Data from an on-going early stage phase I/II trial of daratumumab in multiple myeloma continues to show promising activity. The dose-escalation study has shown that higher doses of daratumumab alone can reduce both bone marrow plasma cells as well as paraprotein.
Data from an ongoing early-stage phase I/II trial of daratumumab in multiple myeloma continues to show promising activity. The dose-escalation study has shown that higher doses of daratumumab alone can reduce both bone marrow plasma cells as well as paraprotein, normally produced at abnormally high levels in multiple myeloma patients. Daratumumab, unlike elotuzumab, another antibody currently being investigated for multiple myeloma, has single-agent activity. According to Torben Plesner, MD, of the department of hematology at Vejle Hospital in Vejle, Denmark, and colleagues, “this has not previously been demonstrated with a single-agent monoclonal antibody in multiple myeloma.” These results were presented at the annual American Society of Hematology (ASH) meeting held in Atlanta.
Histopathological image of multiple myeloma; source: KGH, Wikimedia Commons
Daratumumab is a human, monoclonal anti-CD38 antibody that works by mediating the killing of tumor multiple myeloma cells, which tend to overexpress the CD38 cell surface molecule. The antibody is specific for tumor cells as CD38 is not expressed on mature lymphocytes but only myeloid and lymphoid precursor cells.
The most common toxicities reported to date were infusion-related reactions including two grade 3 reactions. Four serious adverse events related to infusion reactions were reported. The trial researchers have since implemented a prednisolone/methylprednisolone steroid regimen prior to all infusions and no serious infusion reactions have been reported since.
The current study, which has accrued 32 patients to date, is the first in-human study of daratumumab in multiple myeloma patients. Two patients have received the highest dose of the antibody, 24 mg/kg. The median age of the patients is 61 and all are heavily pretreated-the median number of prior therapies was 6.3. Patients have received bortezomib, lenalidomide, and thalidomide as prior treatments.
The primary efficacy was based on the best response to paraprotein levels. Patients had reduced levels of paraprotein between 33% and 100% for daratumumab doses of 4mg/kg or greater. Bone marrow plasma cells were reduced by 80% to 100% for patients given daratumumab at all doses of 4 mg/kg or greater. No maximum tolerated dose has yet been found.
Data from the trial on 29 patients presented in June of this year showed that 24% of the patients achieved a partial response, 14% a minimal response, and another 24% had stable disease.
Two phase I/II trials combining daratumumab with either bortezomib and dexamethasone or lenalidomide and dexamethasone for multiple myeloma patients who have received at least two prior therapies are in the works. While Plesner highlights that there are always safety concerns when two therapies are investigated in combination, combination of lenalidomide plus daratumumab appears to be a logical pairing choice. “Daratumumab causes antibody-dependent cellular cytotoxicity-mediated activity and lenalidomide enhances [the activity] of killer T cells.”
“I think there is very good reason to conduct both [combination trials]. Activity and toxicity could differ significantly, and it is not possible to foresee which one will be the best combination,” said Plesner.
Daratumumab is being developed by Genmab along with Janssen Biotech, a wholly owned subsidiary of Johnson & Johnson.

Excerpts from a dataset
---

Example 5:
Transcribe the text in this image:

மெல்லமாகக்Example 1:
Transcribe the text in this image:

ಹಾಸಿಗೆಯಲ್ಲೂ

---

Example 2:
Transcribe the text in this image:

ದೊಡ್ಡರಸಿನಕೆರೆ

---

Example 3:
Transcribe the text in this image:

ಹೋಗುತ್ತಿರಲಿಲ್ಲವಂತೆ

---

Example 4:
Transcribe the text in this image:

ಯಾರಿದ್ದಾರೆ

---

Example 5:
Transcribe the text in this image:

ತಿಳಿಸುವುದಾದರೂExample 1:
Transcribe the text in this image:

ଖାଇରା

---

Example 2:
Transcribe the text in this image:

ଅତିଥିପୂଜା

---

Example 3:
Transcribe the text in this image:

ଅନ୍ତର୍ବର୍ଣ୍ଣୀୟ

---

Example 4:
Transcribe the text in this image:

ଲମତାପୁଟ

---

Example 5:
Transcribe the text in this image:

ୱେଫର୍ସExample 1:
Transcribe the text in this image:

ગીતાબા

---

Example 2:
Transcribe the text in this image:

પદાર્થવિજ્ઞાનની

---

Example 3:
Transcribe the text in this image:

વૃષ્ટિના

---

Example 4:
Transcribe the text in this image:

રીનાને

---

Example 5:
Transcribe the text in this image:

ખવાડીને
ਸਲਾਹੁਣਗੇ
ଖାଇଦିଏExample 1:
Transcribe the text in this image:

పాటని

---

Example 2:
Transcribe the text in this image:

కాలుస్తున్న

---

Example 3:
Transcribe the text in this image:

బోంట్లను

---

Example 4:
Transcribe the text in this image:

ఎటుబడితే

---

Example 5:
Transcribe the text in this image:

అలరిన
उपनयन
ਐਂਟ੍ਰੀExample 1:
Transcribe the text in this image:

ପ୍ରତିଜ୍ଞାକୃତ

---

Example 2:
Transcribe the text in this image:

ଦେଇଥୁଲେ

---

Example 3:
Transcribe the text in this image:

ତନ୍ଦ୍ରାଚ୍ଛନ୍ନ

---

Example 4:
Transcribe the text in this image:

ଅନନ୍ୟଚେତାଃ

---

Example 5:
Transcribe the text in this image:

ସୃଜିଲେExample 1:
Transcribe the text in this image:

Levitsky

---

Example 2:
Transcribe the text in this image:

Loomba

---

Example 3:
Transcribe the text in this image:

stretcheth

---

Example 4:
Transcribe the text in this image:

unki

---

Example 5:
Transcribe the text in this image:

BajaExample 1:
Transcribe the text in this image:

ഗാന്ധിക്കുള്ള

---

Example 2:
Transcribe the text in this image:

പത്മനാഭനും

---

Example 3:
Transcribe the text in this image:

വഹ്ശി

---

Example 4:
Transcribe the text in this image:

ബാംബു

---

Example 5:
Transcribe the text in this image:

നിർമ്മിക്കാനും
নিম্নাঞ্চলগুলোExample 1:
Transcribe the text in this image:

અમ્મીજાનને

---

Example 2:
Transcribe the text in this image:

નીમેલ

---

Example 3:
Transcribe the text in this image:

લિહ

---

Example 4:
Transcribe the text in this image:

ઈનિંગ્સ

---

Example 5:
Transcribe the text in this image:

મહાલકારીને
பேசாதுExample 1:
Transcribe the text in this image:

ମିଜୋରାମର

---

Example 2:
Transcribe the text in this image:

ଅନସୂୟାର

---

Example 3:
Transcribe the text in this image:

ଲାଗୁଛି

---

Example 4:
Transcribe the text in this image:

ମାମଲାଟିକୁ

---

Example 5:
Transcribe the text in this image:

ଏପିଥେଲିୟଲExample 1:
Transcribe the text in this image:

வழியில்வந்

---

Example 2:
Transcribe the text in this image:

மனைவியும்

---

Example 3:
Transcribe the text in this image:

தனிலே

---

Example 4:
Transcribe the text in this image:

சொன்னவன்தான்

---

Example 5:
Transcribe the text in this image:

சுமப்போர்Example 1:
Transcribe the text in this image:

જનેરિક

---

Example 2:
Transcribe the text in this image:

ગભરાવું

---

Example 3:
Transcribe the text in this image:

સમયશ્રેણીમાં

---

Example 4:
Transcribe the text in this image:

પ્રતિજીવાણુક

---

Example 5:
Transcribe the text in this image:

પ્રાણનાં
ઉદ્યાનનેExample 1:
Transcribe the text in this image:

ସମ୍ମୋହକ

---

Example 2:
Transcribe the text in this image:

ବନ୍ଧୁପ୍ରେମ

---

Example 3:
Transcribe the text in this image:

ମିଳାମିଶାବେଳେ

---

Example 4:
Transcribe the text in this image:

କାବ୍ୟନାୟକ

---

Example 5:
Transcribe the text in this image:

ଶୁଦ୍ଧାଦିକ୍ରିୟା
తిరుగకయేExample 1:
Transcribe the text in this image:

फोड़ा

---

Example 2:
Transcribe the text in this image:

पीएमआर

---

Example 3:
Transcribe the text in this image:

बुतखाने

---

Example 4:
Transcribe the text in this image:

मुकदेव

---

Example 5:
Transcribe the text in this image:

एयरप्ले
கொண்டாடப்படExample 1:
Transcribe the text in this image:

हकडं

**Required work**:
Rewrite the daratumumab article from "Data from the" to "had stable disease.", putting "minor response" in place of "minimal response".

**Exercise response**:
Data from the trial on 29 patients presented in June of this year showed that 24% of the patients achieved a partial response, 14% a minor response, and another 24% had stable disease.